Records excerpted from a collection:
==*==

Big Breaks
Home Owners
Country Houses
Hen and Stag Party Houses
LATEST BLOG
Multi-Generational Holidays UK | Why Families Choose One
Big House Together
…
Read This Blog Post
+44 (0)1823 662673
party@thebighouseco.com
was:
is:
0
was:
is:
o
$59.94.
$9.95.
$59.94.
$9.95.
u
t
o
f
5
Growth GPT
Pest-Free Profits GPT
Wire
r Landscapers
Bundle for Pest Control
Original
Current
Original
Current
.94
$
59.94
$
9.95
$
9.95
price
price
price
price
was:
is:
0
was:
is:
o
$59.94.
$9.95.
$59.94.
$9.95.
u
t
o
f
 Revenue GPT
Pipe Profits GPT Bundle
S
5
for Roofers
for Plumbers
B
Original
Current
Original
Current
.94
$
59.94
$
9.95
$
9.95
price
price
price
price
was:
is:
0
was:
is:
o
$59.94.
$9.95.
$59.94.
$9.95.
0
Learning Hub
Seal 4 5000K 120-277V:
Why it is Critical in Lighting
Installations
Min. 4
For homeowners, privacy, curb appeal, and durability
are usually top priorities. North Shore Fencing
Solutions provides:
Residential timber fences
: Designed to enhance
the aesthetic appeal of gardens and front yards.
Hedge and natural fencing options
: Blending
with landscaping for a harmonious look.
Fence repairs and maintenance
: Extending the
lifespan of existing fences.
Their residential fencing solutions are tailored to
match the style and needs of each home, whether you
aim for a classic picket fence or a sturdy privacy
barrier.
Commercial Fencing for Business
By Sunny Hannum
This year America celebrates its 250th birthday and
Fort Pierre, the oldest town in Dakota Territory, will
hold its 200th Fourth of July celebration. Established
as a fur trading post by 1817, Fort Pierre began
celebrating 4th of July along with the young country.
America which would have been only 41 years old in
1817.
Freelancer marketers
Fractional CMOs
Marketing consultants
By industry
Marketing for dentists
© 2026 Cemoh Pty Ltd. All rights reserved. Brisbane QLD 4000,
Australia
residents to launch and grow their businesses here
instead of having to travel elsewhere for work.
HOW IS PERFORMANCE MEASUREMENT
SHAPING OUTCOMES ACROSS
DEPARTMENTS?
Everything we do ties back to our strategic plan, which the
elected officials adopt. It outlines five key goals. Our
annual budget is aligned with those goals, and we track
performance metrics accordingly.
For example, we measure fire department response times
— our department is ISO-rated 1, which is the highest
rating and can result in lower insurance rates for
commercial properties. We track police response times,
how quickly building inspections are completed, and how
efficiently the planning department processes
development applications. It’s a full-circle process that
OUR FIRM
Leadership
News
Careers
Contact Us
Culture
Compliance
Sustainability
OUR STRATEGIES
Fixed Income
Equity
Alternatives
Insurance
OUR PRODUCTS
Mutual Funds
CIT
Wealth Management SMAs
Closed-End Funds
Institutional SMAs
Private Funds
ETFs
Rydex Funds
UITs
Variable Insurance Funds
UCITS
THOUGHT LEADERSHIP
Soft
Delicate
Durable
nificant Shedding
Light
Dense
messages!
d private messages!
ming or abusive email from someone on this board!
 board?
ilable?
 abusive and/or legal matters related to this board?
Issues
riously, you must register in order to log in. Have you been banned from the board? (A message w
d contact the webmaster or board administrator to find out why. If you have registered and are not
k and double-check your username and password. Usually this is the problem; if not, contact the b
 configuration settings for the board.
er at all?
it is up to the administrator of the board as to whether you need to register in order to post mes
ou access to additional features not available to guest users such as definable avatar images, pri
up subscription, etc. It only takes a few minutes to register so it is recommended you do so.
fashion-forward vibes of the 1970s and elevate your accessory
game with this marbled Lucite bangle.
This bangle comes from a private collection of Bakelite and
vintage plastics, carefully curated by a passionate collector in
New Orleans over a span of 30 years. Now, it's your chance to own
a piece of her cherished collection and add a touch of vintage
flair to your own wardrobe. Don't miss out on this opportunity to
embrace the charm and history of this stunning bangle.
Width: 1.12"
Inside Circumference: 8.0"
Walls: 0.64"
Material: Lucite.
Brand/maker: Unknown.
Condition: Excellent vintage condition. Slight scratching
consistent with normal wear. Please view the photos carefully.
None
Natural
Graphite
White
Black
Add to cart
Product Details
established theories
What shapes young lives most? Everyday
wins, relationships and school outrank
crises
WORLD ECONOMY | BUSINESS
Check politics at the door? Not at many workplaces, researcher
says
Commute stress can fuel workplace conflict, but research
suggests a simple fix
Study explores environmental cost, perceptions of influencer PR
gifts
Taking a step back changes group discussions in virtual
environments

==*==

What to do.
Nothing in the data may be left out; copy every line exactly.

Expected output.
Big Breaks
Home Owners
Country Houses
Hen and Stag Party Houses
LATEST BLOG
Multi-Generational Holidays UK | Why Families Choose One
Big House Together
…
Read This Blog Post
+44 (0)1823 662673
party@thebighouseco.com
was:
is:
0
was:
is:
o
$59.94.
$9.95.
$59.94.
$9.95.
u
t
o
f
5
Growth GPT
Pest-Free Profits GPT
Wire
r Landscapers
Bundle for Pest Control
Original
Current
Original
Current
.94
$
59.94
$
9.95
$
9.95
price
price
price
price
was:
is:
0
was:
is:
o
$59.94.
$9.95.
$59.94.
$9.95.
u
t
o
f
 Revenue GPT
Pipe Profits GPT Bundle
S
5
for Roofers
for Plumbers
B
Original
Current
Original
Current
.94
$
59.94
$
9.95
$
9.95
price
price
price
price
was:
is:
0
was:
is:
o
$59.94.
$9.95.
$59.94.
$9.95.
0
Learning Hub
Seal 4 5000K 120-277V:
Why it is Critical in Lighting
Installations
Min. 4
For homeowners, privacy, curb appeal, and durability
are usually top priorities. North Shore Fencing
Solutions provides:
Residential timber fences
: Designed to enhance
the aesthetic appeal of gardens and front yards.
Hedge and natural fencing options
: Blending
with landscaping for a harmonious look.
Fence repairs and maintenance
: Extending the
lifespan of existing fences.
Their residential fencing solutions are tailored to
match the style and needs of each home, whether you
aim for a classic picket fence or a sturdy privacy
barrier.
Commercial Fencing for Business
By Sunny Hannum
This year America celebrates its 250th birthday and
Fort Pierre, the oldest town in Dakota Territory, will
hold its 200th Fourth of July celebration. Established
as a fur trading post by 1817, Fort Pierre began
celebrating 4th of July along with the young country.
America which would have been only 41 years old in
1817.
Freelancer marketers
Fractional CMOs
Marketing consultants
By industry
Marketing for dentists
© 2026 Cemoh Pty Ltd. All rights reserved. Brisbane QLD 4000,
Australia
residents to launch and grow their businesses here
instead of having to travel elsewhere for work.
HOW IS PERFORMANCE MEASUREMENT
SHAPING OUTCOMES ACROSS
DEPARTMENTS?
Everything we do ties back to our strategic plan, which the
elected officials adopt. It outlines five key goals. Our
annual budget is aligned with those goals, and we track
performance metrics accordingly.
For example, we measure fire department response times
— our department is ISO-rated 1, which is the highest
rating and can result in lower insurance rates for
commercial properties. We track police response times,
how quickly building inspections are completed, and how
efficiently the planning department processes
development applications. It’s a full-circle process that
OUR FIRM
Leadership
News
Careers
Contact Us
Culture
Compliance
Sustainability
OUR STRATEGIES
Fixed Income
Equity
Alternatives
Insurance
OUR PRODUCTS
Mutual Funds
CIT
Wealth Management SMAs
Closed-End Funds
Institutional SMAs
Private Funds
ETFs
Rydex Funds
UITs
Variable Insurance Funds
UCITS
THOUGHT LEADERSHIP
Soft
Delicate
Durable
nificant Shedding
Light
Dense
messages!
d private messages!
ming or abusive email from someone on this board!
 board?
ilable?
 abusive and/or legal matters related to this board?
Issues
riously, you must register in order to log in. Have you been banned from the board? (A message w
d contact the webmaster or board administrator to find out why. If you have registered and are not
k and double-check your username and password. Usually this is the problem; if not, contact the b
 configuration settings for the board.
er at all?
it is up to the administrator of the board as to whether you need to register in order to post mes
ou access to additional features not available to guest users such as definable avatar images, pri
up subscription, etc. It only takes a few minutes to register so it is recommended you do so.
fashion-forward vibes of the 1970s and elevate your accessory
game with this marbled Lucite bangle.
This bangle comes from a private collection of Bakelite and
vintage plastics, carefully curated by a passionate collector in
New Orleans over a span of 30 years. Now, it's your chance to own
a piece of her cherished collection and add a touch of vintage
flair to your own wardrobe. Don't miss out on this opportunity to
embrace the charm and history of this stunning bangle.
Width: 1.12"
Inside Circumference: 8.0"
Walls: 0.64"
Material: Lucite.
Brand/maker: Unknown.
Condition: Excellent vintage condition. Slight scratching
consistent with normal wear. Please view the photos carefully.
None
Natural
Graphite
White
Black
Add to cart
Product Details
established theories
What shapes young lives most? Everyday
wins, relationships and school outrank
crises
WORLD ECONOMY | BUSINESS
Check politics at the door? Not at many workplaces, researcher
says
Commute stress can fuel workplace conflict, but research
suggests a simple fix
Study explores environmental cost, perceptions of influencer PR
gifts
Taking a step back changes group discussions in virtual
environments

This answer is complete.